Como es sabido, los mejores novelistas norteamericanos de los años ’30 y ’40 trabajaron para Hollywood: de Faulkner y Fitzgerald a Hammett, Chandler, Jim Thompson y Cain. Lo hicieron, como es sabido, con más infortunio que fortuna, porque lo que mejor hacían en sus libros era intragable para el Hollywood de la época. Se desquitaban poniendo en sus novelas lo que no podían poner en sus guiones. Esas novelas no se traducían en la cavernaria España franquista, pero afortunadamente, por esa misma época, en Buenos Aires y México sí se empezaron a traducir, en editoriales fundadas por republicanos españoles en el exilio, pero con traductores que eran todos argentinos, uruguayos o mexicanos. De ese mix viene el famoso castellano neutro, esa lengua tanto más fluida e idónea para traducir novelas que el castellano retórico, castizo, de España. Los escritores españoles nunca aprendieron esa lección básica de narrativa porque, a diferencia de nosotros, no aprendieron a escribir novelas leyendo esas traducciones: aprendieron a escribir leyendo en castizo.
Por estar en París y no en su patria, el joven Marías vio todas esas viejas películas yanquis en idioma original y no dobladas. Por estar en París, oía hablar francés por la calle, en lugar de su lengua natal. Cuando volvía cada tarde de la Cinemateca a la máquina de escribir, creía que estaba escribiendo en una lengua propia dictada por aquella dieta de películas en blanco y negro. Pero, sin saberlo, estaba escribiendo en castellano neutro, en un intuitivo y espléndido castellano neutro, por completo liberado de esa modulación castiza que hace tan retóricas, pesadas y redundantes las novelas españolas.

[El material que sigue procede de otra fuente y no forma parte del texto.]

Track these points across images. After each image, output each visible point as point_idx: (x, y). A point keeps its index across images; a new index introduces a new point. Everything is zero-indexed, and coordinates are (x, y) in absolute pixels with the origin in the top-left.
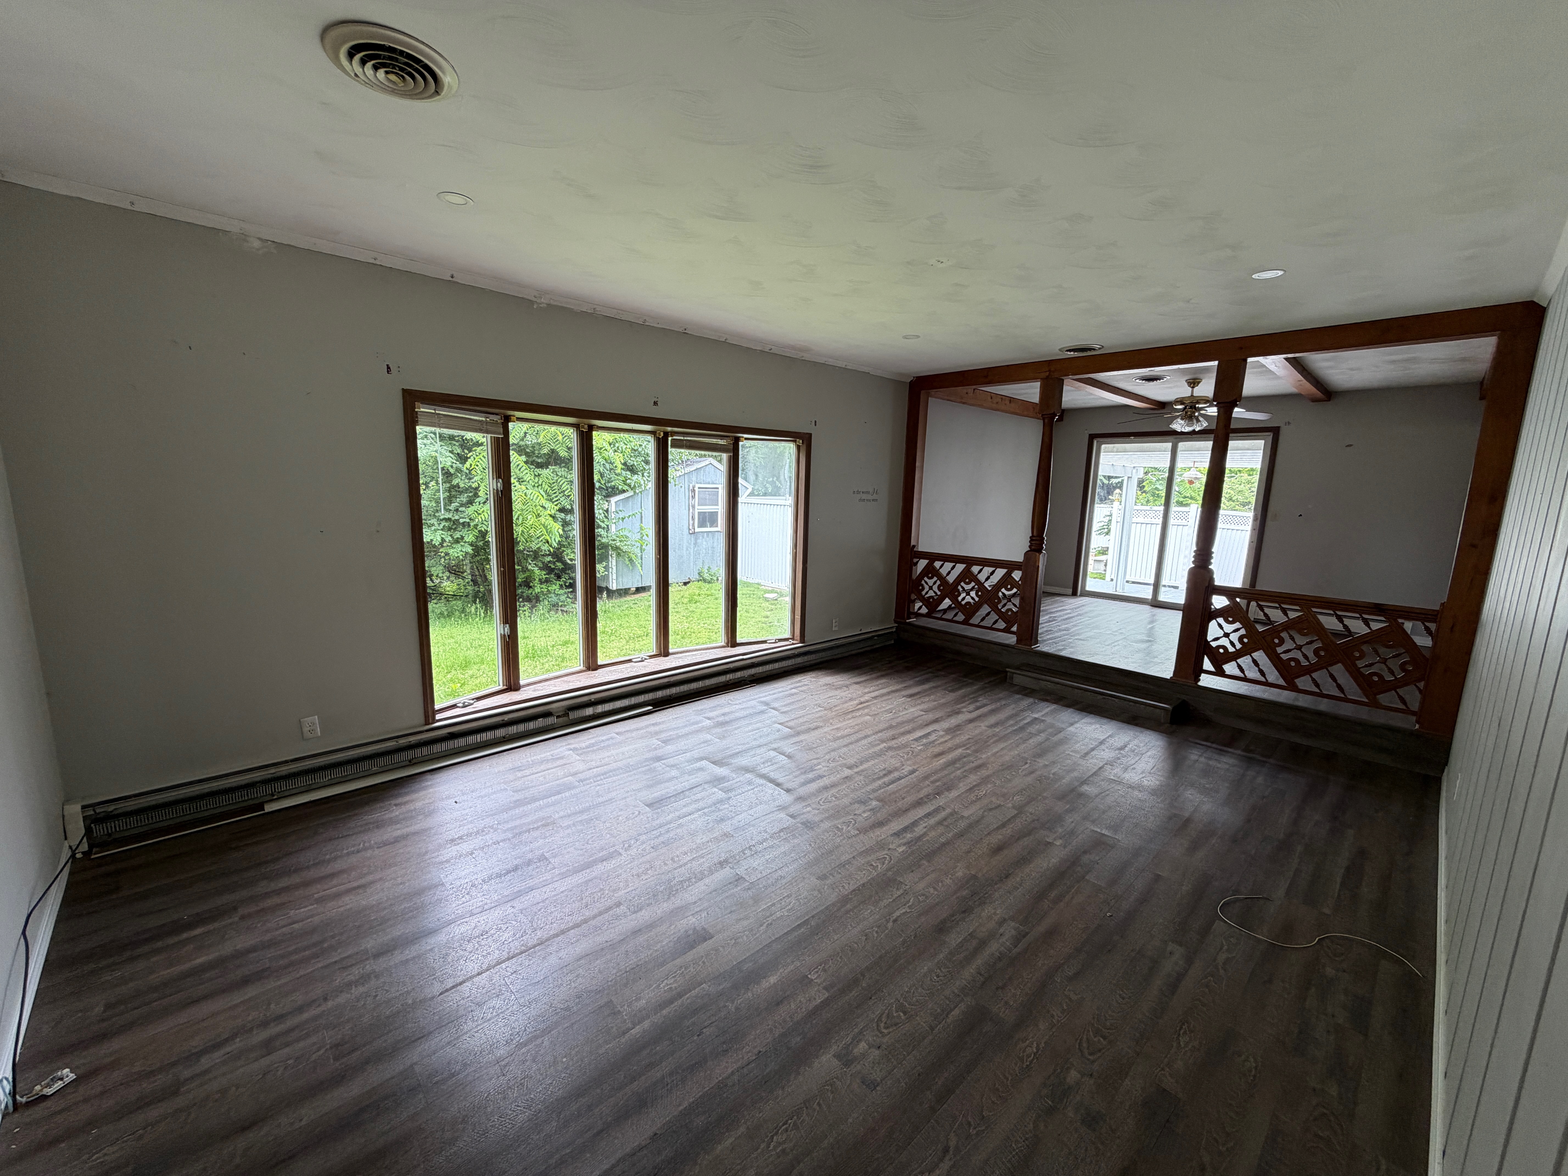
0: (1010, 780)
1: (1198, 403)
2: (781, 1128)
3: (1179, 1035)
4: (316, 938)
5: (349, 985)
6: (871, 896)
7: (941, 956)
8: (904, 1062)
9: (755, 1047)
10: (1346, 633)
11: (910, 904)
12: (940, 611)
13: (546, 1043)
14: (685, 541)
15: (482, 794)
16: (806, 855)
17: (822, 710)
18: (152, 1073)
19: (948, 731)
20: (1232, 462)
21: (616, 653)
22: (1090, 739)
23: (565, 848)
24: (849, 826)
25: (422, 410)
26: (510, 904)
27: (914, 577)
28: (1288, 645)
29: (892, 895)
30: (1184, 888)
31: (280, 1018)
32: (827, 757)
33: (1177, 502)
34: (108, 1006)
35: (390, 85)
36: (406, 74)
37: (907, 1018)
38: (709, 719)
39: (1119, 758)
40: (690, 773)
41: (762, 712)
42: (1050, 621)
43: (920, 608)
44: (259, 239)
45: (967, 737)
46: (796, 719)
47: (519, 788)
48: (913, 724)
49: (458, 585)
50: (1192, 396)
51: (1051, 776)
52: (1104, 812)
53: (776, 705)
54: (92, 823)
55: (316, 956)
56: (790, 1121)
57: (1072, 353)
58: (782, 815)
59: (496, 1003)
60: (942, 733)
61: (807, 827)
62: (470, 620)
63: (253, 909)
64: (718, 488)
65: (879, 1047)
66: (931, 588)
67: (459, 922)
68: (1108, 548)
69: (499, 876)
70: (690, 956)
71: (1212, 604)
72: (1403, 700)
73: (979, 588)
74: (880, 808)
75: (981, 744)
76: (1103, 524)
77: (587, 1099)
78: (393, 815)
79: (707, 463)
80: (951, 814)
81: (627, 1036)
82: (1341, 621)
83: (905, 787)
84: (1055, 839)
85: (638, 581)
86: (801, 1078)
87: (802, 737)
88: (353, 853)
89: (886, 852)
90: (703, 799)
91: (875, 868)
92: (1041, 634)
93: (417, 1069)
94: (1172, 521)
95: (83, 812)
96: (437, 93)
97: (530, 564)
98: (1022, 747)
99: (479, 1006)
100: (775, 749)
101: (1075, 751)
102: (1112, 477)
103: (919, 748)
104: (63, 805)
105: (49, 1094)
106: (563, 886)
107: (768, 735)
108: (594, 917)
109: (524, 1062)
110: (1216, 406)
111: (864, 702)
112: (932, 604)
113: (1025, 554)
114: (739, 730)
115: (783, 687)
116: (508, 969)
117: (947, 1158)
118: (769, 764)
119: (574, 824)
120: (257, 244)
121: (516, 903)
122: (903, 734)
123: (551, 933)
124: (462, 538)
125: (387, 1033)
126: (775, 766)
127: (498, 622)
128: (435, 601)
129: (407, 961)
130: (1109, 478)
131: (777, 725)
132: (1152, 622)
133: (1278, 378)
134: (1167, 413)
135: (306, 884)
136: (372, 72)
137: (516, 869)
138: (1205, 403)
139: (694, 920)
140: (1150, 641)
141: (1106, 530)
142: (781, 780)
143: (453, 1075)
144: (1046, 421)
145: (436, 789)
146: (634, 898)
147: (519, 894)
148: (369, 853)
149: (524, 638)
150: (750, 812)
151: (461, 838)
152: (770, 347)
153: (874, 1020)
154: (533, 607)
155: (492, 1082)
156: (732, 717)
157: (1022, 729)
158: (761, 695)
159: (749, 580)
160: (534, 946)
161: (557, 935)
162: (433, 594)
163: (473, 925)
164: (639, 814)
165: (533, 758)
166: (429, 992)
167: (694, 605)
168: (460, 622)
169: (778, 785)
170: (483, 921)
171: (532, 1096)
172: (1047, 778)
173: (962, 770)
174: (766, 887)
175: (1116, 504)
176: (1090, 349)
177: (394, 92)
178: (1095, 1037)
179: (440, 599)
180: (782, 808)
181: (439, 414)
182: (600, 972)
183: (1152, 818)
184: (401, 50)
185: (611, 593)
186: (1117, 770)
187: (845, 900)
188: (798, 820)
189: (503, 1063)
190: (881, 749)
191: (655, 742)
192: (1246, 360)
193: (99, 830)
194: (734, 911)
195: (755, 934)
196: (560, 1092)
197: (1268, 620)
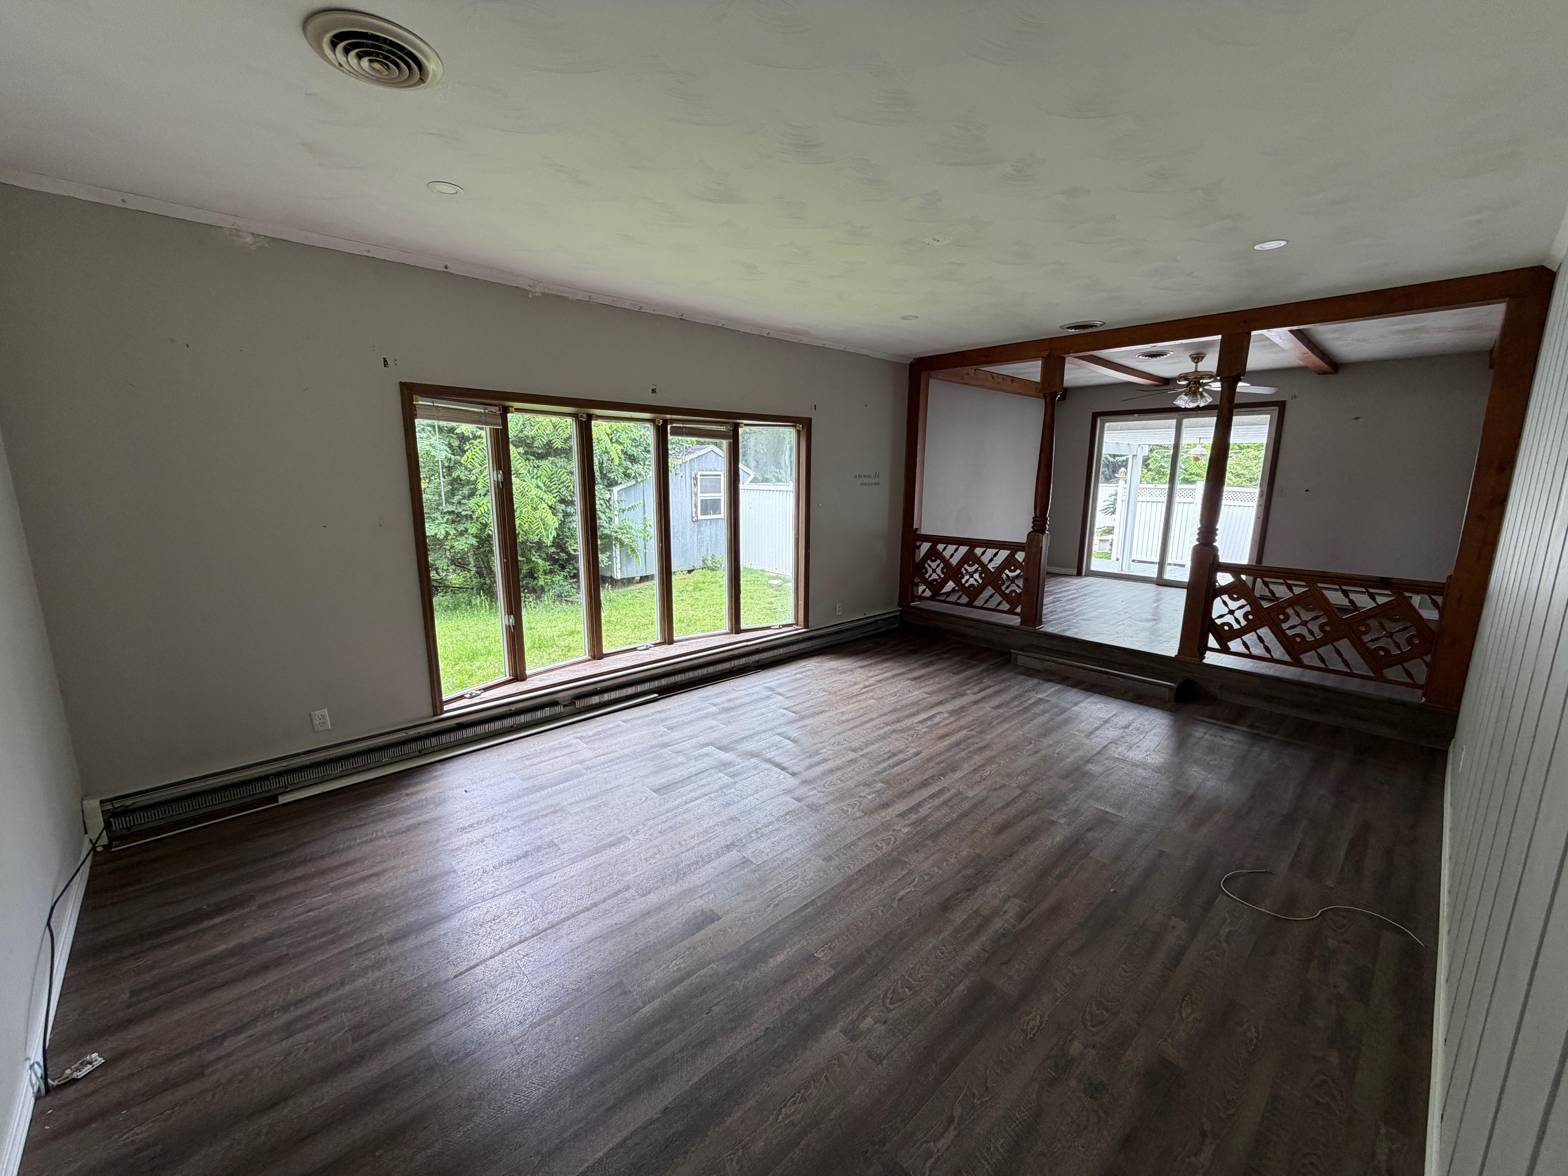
0: (1015, 760)
1: (1202, 378)
2: (789, 1100)
3: (1181, 1006)
4: (332, 925)
5: (365, 970)
6: (876, 877)
7: (946, 933)
8: (910, 1036)
9: (763, 1024)
10: (1351, 608)
11: (915, 883)
12: (944, 594)
13: (559, 1023)
14: (688, 528)
15: (491, 783)
16: (811, 837)
17: (826, 695)
18: (178, 1056)
19: (952, 713)
20: (1236, 437)
21: (621, 642)
22: (1095, 718)
23: (574, 834)
24: (854, 808)
25: (420, 403)
26: (521, 889)
27: (917, 560)
28: (1294, 621)
29: (897, 875)
30: (1187, 864)
31: (297, 1003)
32: (832, 740)
33: (1182, 479)
34: (134, 993)
35: (373, 73)
36: (389, 62)
37: (912, 994)
38: (714, 705)
39: (1123, 737)
40: (696, 759)
41: (768, 698)
42: (1054, 602)
43: (924, 591)
44: (252, 234)
45: (972, 718)
46: (801, 703)
47: (528, 776)
48: (918, 707)
49: (464, 577)
50: (1196, 371)
51: (1056, 755)
52: (1108, 791)
53: (781, 690)
54: (110, 817)
55: (333, 942)
56: (797, 1094)
57: (1073, 330)
58: (788, 798)
59: (507, 984)
60: (946, 715)
61: (812, 809)
62: (476, 612)
63: (269, 898)
64: (720, 475)
65: (885, 1022)
66: (934, 571)
67: (471, 908)
68: (1113, 527)
69: (510, 862)
70: (699, 936)
71: (1216, 581)
72: (1409, 674)
73: (982, 569)
74: (885, 790)
75: (985, 725)
76: (1108, 503)
77: (599, 1075)
78: (405, 804)
79: (709, 450)
80: (956, 795)
81: (637, 1015)
82: (1347, 596)
83: (910, 769)
84: (1059, 818)
85: (642, 570)
86: (808, 1053)
87: (806, 722)
88: (366, 842)
89: (891, 833)
90: (709, 784)
91: (880, 849)
92: (1046, 614)
93: (434, 1049)
94: (1177, 499)
95: (101, 807)
96: (422, 80)
97: (534, 555)
98: (1027, 727)
99: (493, 988)
100: (780, 734)
101: (1078, 731)
102: (1117, 456)
103: (924, 730)
104: (82, 800)
105: (79, 1077)
106: (573, 870)
107: (773, 720)
108: (604, 901)
109: (538, 1040)
110: (1219, 381)
111: (869, 686)
112: (936, 587)
113: (1028, 535)
114: (744, 716)
115: (787, 673)
116: (520, 952)
117: (952, 1127)
118: (774, 748)
119: (582, 811)
120: (249, 239)
121: (527, 888)
122: (907, 717)
123: (562, 916)
124: (466, 530)
125: (404, 1015)
126: (781, 751)
127: (503, 613)
128: (441, 594)
129: (422, 946)
130: (1114, 456)
131: (781, 710)
132: (1157, 601)
133: (1283, 350)
134: (1170, 390)
135: (322, 873)
136: (355, 61)
137: (526, 855)
138: (1210, 378)
139: (702, 902)
140: (1155, 620)
141: (1112, 509)
142: (786, 765)
143: (468, 1055)
144: (1048, 400)
145: (446, 779)
146: (642, 881)
147: (530, 879)
148: (381, 842)
149: (531, 629)
150: (756, 796)
151: (471, 826)
152: (767, 331)
153: (880, 995)
154: (538, 598)
155: (506, 1060)
156: (737, 702)
157: (1026, 709)
158: (766, 681)
159: (753, 567)
160: (546, 930)
161: (567, 919)
162: (440, 587)
163: (485, 910)
164: (646, 800)
165: (540, 747)
166: (443, 975)
167: (698, 593)
168: (466, 614)
169: (783, 769)
170: (494, 906)
171: (546, 1073)
172: (1051, 758)
173: (966, 751)
174: (773, 869)
175: (1121, 482)
176: (1092, 326)
177: (378, 81)
178: (1098, 1009)
179: (446, 592)
180: (788, 792)
181: (438, 407)
182: (610, 953)
183: (1156, 796)
184: (384, 38)
185: (614, 582)
186: (1122, 749)
187: (850, 881)
188: (804, 803)
189: (517, 1043)
190: (886, 732)
191: (661, 728)
192: (1250, 334)
193: (118, 824)
194: (742, 893)
195: (762, 915)
196: (573, 1069)
197: (1273, 597)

Podría cerrar estas líneas con una malhumorada moraleja (como bien sabemos, el joven Marías creció y se convirtió en un escritor serio, en un escritor español; como bien sabemos, los españoles coparon a partir de los ’80 el mercado editorial y empezaron a propinarnos esas insufribles traducciones de novelas al castizo que abundan hoy), pero ya tengo suficiente malhumor con el dolor de muelas; prefiero distraerme pensando que aquellos traductores argentos, yoruguas y mexicas de los ’40 traducían como traducían porque antes o después de su jornada diaria frente a la máquina de escribir se iban al cine, a ver las mismas películas que el joven Marías vio veinticinco años después en la Cinemateca de París, y por eso es que Los dominios del lobo es hermana involuntaria de esa noble y olvidada lengua común que fue la puerta de acceso a la literatura para todos los jóvenes latinoamericanos que empezaron a escribir desde los años ’40 para acá.